▶ Problem statement: In the records below, copy out everything from the line containing "Трековые светильники" down to the line containing "7.【來論】錢言：密西根這一場初選，為何戳中了兩黨最痛的神經？", including both of those lines.

Exercise material section start

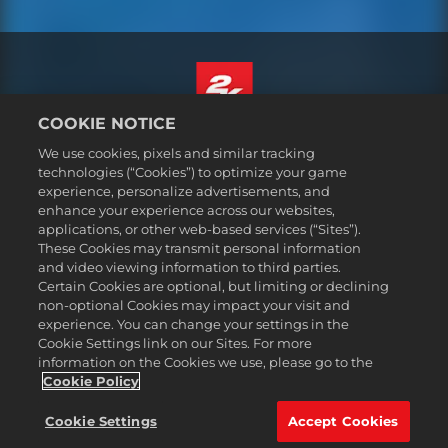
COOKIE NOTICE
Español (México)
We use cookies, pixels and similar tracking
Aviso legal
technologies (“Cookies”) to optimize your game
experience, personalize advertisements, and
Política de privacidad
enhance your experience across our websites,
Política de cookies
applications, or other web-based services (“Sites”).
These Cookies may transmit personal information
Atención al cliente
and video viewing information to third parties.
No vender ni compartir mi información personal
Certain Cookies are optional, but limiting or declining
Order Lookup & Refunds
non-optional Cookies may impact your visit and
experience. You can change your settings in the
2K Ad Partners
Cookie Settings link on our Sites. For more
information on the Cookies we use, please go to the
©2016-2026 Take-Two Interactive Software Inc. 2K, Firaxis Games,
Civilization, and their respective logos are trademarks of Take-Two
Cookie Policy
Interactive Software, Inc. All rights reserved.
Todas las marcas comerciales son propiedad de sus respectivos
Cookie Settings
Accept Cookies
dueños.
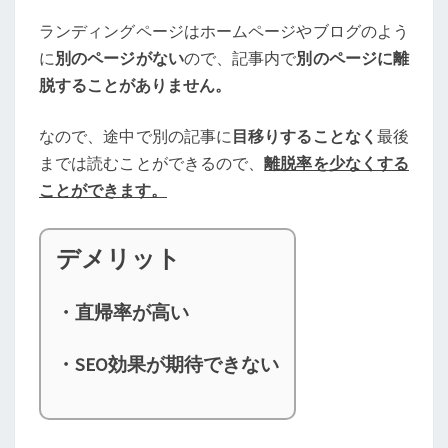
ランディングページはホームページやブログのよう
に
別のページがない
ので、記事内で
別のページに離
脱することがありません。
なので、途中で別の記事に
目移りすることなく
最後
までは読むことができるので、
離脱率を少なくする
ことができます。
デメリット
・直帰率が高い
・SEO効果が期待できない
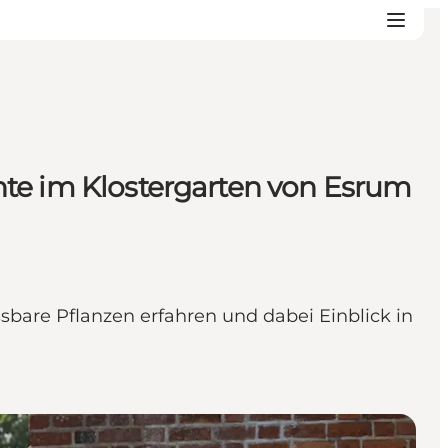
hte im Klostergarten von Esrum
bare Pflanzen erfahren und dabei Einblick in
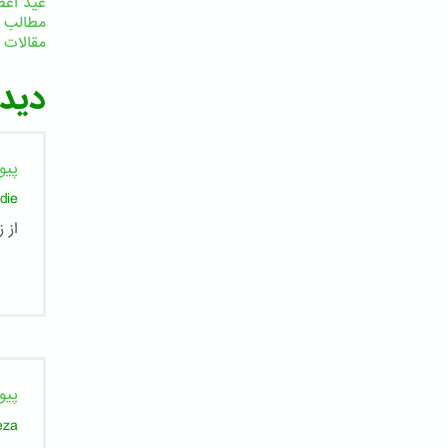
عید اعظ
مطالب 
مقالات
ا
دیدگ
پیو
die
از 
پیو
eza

Exercise material section end
Exercise material section start

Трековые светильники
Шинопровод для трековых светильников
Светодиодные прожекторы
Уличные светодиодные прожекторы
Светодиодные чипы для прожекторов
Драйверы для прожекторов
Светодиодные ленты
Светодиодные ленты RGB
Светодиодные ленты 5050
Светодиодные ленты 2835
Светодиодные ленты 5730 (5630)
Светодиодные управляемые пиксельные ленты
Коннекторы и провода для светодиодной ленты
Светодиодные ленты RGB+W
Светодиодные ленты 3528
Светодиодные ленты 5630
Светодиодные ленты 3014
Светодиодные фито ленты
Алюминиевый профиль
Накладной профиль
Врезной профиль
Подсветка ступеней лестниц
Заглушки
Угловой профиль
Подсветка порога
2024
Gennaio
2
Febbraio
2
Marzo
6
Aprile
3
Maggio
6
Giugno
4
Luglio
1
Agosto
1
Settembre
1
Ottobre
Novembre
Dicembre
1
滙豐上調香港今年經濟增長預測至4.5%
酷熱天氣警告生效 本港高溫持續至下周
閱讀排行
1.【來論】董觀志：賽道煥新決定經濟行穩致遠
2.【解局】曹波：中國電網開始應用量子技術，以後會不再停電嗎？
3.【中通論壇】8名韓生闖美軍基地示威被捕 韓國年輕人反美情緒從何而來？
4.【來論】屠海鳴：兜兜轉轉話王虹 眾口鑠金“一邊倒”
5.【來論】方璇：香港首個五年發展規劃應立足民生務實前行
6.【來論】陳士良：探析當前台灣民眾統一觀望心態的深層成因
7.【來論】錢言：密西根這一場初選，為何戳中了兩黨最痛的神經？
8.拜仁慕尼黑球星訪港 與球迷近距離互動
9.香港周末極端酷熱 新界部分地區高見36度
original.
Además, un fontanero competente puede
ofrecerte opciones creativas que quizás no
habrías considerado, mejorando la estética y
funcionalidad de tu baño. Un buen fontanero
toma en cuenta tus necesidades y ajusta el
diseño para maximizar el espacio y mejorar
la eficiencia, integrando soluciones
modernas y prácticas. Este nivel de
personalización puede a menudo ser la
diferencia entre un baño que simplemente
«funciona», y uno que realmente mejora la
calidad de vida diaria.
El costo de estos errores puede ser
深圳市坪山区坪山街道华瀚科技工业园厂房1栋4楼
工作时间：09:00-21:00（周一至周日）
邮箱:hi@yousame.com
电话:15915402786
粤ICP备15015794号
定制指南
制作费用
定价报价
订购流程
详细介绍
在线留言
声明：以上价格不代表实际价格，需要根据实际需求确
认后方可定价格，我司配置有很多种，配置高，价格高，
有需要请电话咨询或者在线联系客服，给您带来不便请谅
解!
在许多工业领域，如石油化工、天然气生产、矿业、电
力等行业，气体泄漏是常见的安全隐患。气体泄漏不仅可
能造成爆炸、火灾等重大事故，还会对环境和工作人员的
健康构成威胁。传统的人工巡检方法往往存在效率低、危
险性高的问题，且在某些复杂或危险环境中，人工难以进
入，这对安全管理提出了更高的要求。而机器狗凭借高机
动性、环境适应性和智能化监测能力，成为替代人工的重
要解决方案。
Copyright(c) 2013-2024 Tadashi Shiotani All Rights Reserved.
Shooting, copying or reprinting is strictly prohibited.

Exercise material section end
Exercise material section start

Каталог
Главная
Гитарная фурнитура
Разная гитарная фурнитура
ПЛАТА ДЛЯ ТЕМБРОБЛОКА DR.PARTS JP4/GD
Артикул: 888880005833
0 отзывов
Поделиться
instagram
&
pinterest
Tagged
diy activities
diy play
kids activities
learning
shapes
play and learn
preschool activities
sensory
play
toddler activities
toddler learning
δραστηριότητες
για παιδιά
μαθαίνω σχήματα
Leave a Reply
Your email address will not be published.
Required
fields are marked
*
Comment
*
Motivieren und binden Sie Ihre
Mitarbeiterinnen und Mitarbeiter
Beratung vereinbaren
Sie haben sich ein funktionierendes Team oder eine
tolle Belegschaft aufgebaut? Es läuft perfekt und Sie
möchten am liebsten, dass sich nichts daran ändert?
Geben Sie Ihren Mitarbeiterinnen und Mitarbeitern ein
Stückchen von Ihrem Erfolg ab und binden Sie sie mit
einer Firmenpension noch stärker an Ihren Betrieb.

Exercise material section end

▶ Written response:
Трековые светильники
Шинопровод для трековых светильников
Светодиодные прожекторы
Уличные светодиодные прожекторы
Светодиодные чипы для прожекторов
Драйверы для прожекторов
Светодиодные ленты
Светодиодные ленты RGB
Светодиодные ленты 5050
Светодиодные ленты 2835
Светодиодные ленты 5730 (5630)
Светодиодные управляемые пиксельные ленты
Коннекторы и провода для светодиодной ленты
Светодиодные ленты RGB+W
Светодиодные ленты 3528
Светодиодные ленты 5630
Светодиодные ленты 3014
Светодиодные фито ленты
Алюминиевый профиль
Накладной профиль
Врезной профиль
Подсветка ступеней лестниц
Заглушки
Угловой профиль
Подсветка порога
2024
Gennaio
2
Febbraio
2
Marzo
6
Aprile
3
Maggio
6
Giugno
4
Luglio
1
Agosto
1
Settembre
1
Ottobre
Novembre
Dicembre
1
滙豐上調香港今年經濟增長預測至4.5%
酷熱天氣警告生效 本港高溫持續至下周
閱讀排行
1.【來論】董觀志：賽道煥新決定經濟行穩致遠
2.【解局】曹波：中國電網開始應用量子技術，以後會不再停電嗎？
3.【中通論壇】8名韓生闖美軍基地示威被捕 韓國年輕人反美情緒從何而來？
4.【來論】屠海鳴：兜兜轉轉話王虹 眾口鑠金“一邊倒”
5.【來論】方璇：香港首個五年發展規劃應立足民生務實前行
6.【來論】陳士良：探析當前台灣民眾統一觀望心態的深層成因
7.【來論】錢言：密西根這一場初選，為何戳中了兩黨最痛的神經？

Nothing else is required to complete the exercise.